• [Document]
<<<<

In February, 1975, a faculty member at Canada College, with support from women students, applied for a grant from San Mateo County under Title I of the Comprehensive Employment and Training Act ((29) U.S.C. §§ 801 et seq.) to pay staff to manage a child care center. The application had been encouraged by the staff of a local Manpower agency as the County Manpower Planning Council had allocated $78,000.00 for child care in the area where Canada College was located. The application received preliminary approval from the Manpower staff for the full $78,000.00. However, approval by defendants was necessary before final approval. Defendants refused to accept these monies.

In the Summer of 1975, a group of mothers who were students at Canada College and had organized a child (care) co-operative were given permission to use space in a church on a temporary basis, rent free. The group appealed to defendants for any support the District could possibly give. They were denied support of any form.

>>>>

• [Exercise requirements]
a - List each party that takes an action in the text about child care at Canada College, along with what that party does.
b - Rewrite the paragraph in the child care text that opens with "In February, 1975" as a short bulleted list, keeping its main facts.
c - Copy the child care text word for word, beginning at the words "In February, 1975, a" and stopping after "accept these monies.".

[Collected data entries]
<<<<

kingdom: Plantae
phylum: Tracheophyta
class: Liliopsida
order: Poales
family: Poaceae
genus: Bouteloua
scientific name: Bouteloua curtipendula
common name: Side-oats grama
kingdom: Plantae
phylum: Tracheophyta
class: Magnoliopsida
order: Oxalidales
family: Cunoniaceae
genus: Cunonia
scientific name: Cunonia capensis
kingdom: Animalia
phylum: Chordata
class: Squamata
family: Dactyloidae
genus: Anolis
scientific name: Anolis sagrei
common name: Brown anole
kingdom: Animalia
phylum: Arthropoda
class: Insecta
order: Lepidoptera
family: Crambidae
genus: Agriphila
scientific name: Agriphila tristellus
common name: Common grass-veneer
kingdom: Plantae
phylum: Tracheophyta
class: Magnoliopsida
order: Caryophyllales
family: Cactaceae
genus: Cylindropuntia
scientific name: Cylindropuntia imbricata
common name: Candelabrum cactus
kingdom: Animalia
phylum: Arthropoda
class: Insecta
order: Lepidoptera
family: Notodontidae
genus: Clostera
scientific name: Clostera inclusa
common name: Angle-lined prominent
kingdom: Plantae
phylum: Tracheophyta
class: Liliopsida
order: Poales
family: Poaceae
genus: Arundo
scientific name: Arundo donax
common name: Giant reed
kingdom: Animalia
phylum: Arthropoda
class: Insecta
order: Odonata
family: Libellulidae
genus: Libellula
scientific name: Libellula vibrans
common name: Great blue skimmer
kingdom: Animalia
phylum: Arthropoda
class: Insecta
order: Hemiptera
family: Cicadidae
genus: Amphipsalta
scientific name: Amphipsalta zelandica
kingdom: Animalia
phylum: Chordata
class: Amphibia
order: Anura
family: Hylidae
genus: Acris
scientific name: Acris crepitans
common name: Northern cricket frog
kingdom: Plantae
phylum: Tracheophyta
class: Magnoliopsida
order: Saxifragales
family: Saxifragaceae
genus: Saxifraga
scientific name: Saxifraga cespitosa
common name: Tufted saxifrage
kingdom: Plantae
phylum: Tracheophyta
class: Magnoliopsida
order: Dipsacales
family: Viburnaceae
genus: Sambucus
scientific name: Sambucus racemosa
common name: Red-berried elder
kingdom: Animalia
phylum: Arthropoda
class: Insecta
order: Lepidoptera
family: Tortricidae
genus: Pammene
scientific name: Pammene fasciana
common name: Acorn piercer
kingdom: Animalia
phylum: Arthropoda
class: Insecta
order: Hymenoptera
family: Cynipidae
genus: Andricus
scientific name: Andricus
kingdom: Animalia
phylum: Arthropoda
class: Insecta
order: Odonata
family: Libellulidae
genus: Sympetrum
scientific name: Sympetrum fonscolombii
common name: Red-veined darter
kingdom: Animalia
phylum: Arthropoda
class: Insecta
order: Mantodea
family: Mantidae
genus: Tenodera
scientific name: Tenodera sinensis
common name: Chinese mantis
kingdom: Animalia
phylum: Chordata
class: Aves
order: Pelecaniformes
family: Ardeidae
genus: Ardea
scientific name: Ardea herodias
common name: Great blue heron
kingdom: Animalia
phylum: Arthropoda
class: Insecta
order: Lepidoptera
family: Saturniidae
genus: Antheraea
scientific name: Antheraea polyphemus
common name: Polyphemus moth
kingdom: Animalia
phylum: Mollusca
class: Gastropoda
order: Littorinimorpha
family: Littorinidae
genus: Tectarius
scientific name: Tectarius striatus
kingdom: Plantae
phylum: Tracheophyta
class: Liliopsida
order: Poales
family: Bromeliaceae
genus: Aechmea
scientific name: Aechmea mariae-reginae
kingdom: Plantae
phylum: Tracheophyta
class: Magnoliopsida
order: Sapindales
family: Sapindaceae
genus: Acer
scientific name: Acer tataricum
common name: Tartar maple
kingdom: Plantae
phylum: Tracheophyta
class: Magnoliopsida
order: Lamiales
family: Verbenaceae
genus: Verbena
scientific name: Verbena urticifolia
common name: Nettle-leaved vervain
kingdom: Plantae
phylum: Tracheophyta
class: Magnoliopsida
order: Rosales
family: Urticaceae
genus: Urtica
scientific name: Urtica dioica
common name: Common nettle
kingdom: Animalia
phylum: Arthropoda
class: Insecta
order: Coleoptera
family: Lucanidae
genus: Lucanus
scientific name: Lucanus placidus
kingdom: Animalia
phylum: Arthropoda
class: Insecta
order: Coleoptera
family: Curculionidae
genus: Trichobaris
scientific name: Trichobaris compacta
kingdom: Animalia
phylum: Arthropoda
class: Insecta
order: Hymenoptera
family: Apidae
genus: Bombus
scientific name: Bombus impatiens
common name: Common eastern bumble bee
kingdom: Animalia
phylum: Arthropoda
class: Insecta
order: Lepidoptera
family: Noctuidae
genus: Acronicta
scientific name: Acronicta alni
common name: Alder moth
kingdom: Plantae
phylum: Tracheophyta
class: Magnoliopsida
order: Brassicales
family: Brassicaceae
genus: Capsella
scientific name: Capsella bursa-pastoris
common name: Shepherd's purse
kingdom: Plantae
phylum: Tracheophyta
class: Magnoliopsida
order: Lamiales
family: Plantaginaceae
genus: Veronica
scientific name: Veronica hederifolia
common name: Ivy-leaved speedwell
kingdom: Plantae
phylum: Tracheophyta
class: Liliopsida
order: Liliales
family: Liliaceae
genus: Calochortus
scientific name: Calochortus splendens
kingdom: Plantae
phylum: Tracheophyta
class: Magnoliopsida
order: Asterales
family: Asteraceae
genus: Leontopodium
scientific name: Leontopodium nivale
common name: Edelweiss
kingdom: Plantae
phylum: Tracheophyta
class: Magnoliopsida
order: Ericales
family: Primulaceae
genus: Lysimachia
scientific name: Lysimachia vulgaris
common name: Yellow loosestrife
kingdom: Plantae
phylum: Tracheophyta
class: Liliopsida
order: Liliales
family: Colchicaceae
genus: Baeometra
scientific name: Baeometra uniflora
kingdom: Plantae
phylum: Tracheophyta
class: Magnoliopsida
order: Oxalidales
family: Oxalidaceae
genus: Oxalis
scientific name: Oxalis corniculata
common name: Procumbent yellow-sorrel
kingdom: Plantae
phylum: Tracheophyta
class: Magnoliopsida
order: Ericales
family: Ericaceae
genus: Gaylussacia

>>>>

• [The answers]
a -
- A faculty member at Canada College applied for a San Mateo County grant under Title I of the Comprehensive Employment and Training Act to pay staff to manage a child care center.
- Women students supported the application.
- The staff of a local Manpower agency encouraged the application.
- The County Manpower Planning Council allocated $78,000.00 for child care in the area where Canada College was located.
- The Manpower staff gave the application preliminary approval for the full $78,000.00.
- The defendants refused to accept the monies, and later denied the mothers' group support of any form.
- A group of mothers who were students at Canada College organized a child care co-operative and appealed to the defendants for support.

b -
- February 1975: a Canada College faculty member, backed by women students, applied for a San Mateo County grant under Title I of the Comprehensive Employment and Training Act to pay staff for a child care center.
- The local Manpower agency staff had encouraged the application, since the County Manpower Planning Council had allocated $78,000.00 for child care in the college's area.
- The Manpower staff gave preliminary approval for the full $78,000.00.
- Final approval required the defendants' approval.
- The defendants refused to accept the monies.

c -
In February, 1975, a faculty member at Canada College, with support from women students, applied for a grant from San Mateo County under Title I of the Comprehensive Employment and Training Act ((29) U.S.C. §§ 801 et seq.) to pay staff to manage a child care center. The application had been encouraged by the staff of a local Manpower agency as the County Manpower Planning Council had allocated $78,000.00 for child care in the area where Canada College was located. The application received preliminary approval from the Manpower staff for the full $78,000.00. However, approval by defendants was necessary before final approval. Defendants refused to accept these monies.